Surfing is a great way to get comfortable in the ocean, stay in shape, and enjoy the outdoors. However, there are also some downsides. Some people hate it, but most can’t ever seem to get enough.
Sure, it may be the most difficult thing you’ll ever try to learn, but just ask a surfer: it’s worth it. Some find relaxation in the open ocean, while others find solace or challenge. The adrenaline rush of riding a monster wave appeals to some. Others enjoy small, peeling waves, gracefully “hanging ten” (ten toes over the nose) as the more advanced surfers do, or wobbling around trying to keep balance as those of us who begin do.
Although surfing brings great joy and satisfaction to many a surfer, there are some negative aspects. It is important to know these factors well, and if you do end up falling in love with wave riding, please do your best to help change them!
What is localism, you ask? It is the intense guarding of surf breaks by folks (usually considered “locals”) who surf there almost, if not every day.
This phenomenon is rarely experienced unless one enters the surfing world. If you’ve never surfed, and don’t know anyone who does, the notion might seem absurd. In fact, it is not only very real, but can lead from confrontation to violence.
Surfing is probably one of the most selfish sports out there. “Team” isn’t the mentality often associated with your run of the mill surfers. Each wave is a priceless gem and every surfer longs for the thrill of dropping down the face of wave, leaving a trail of salty spray behind.
Some surfers are so territorial about their “spots” that an unrecognizable person will most likely get yelled out of the water. If this unlucky individual doesn’t listen the first time around, threats and violence may ensue.
Any surfer that is not pretty damn good is called a “kook.” This term is thrown around lightly, but can also be a bitter word of hate if crossing the wrong person’s path.

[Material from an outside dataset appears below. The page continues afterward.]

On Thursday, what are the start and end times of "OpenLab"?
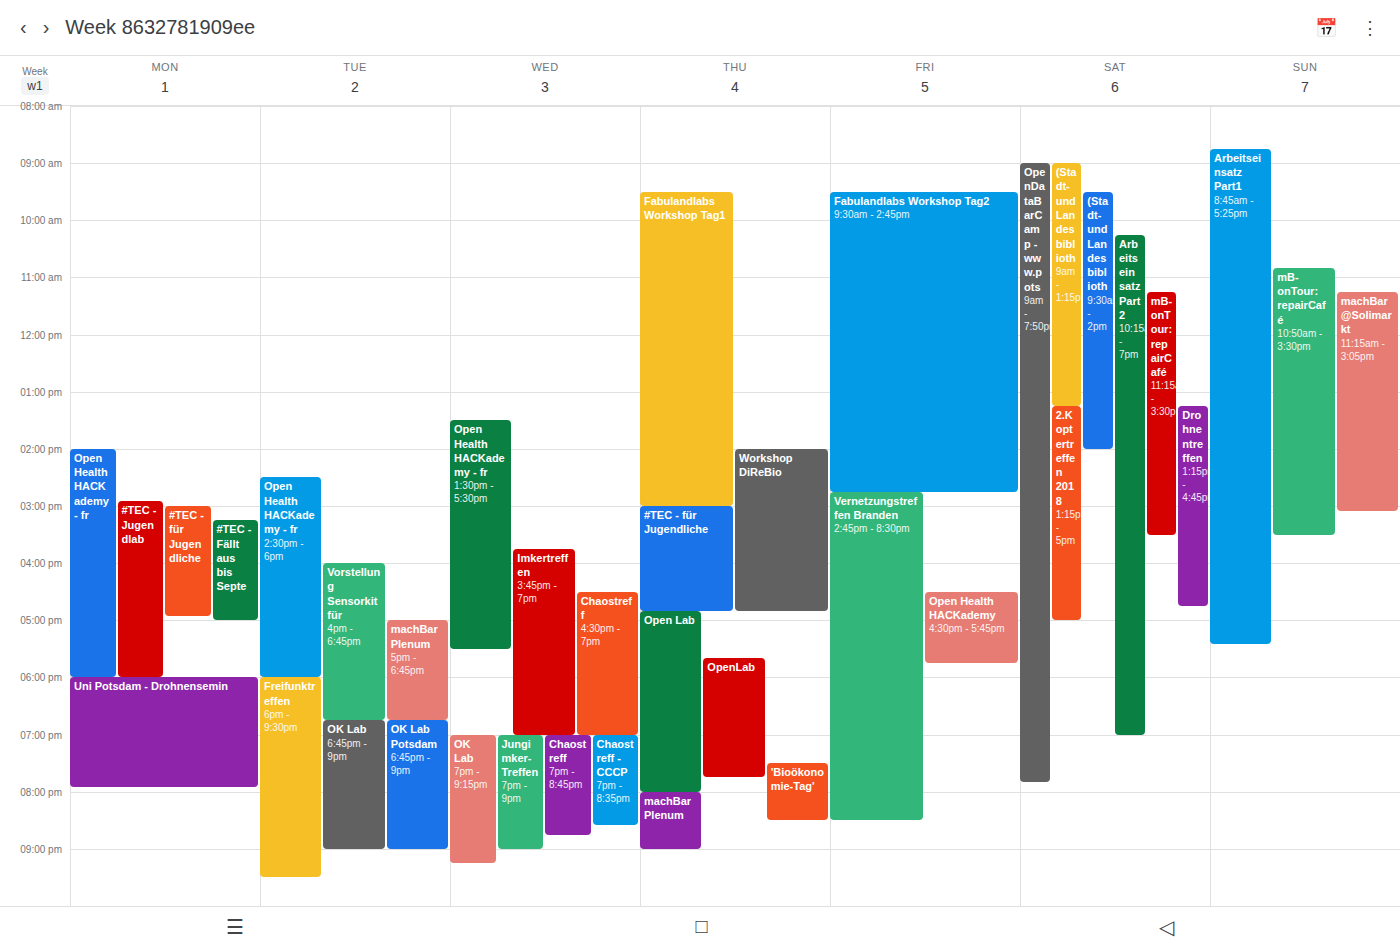
5:40 PM to 7:45 PM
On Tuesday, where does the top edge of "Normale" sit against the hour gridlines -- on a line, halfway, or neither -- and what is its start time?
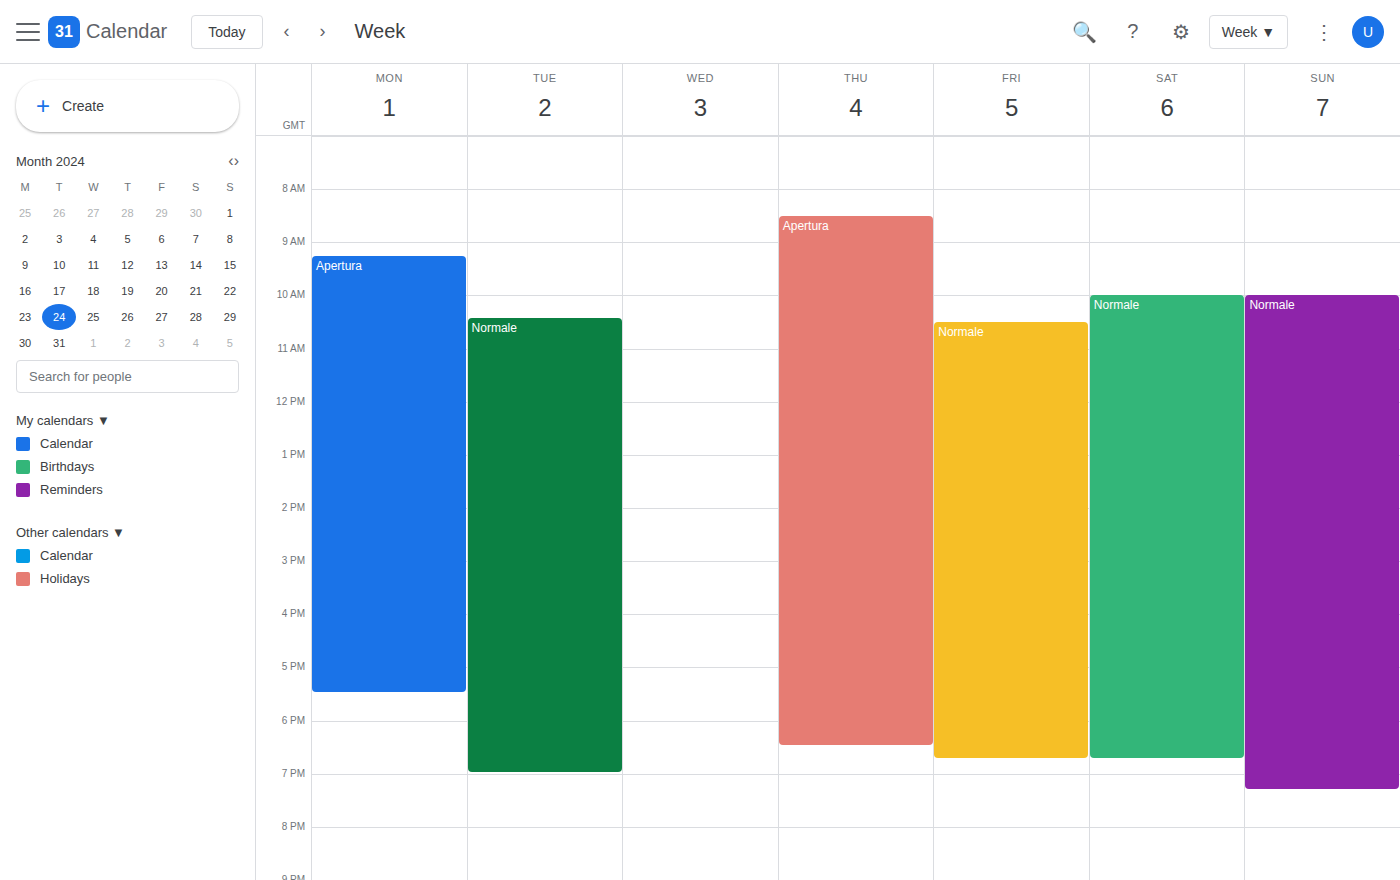
10:25 AM -- neither: 25 minutes below the 10 AM line and 35 minutes above the 11 AM line.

Best advice: surf friendly beginner spots when you’re a beginner. Learn about the area your surfing before just charging out there. Girls have the advantage on this one, but even we aren’t totally in the clear. Chances are you’ll be fine, but it never hurts to be cautious. If there’s one thing surfer’s care about above all else, it’s catching endless amounts of waves. You don’t want get in their way. To be a smarter surfer, learn more about localism.
Forget about it. According to National Geographic, “the United States averages just 16 shark attacks each year and slightly less than one shark-attack fatality every two years. Meanwhile, in the coastal U.S. states alone, lightning strikes and kills more than 41 people each year.”
Take a minute to think about that one. If you are attacked, fate had it out for you and it would’ve happened one way or another.
Degraded Water Quality
Poo water stinks.
Nobody wants to paddle around in a murky, bacteria-rich cesspool. Each winter, heavy rains bring all sorts of toxics and chemicals from our vapid wasteland into the unwelcoming sea. Everyone suffers.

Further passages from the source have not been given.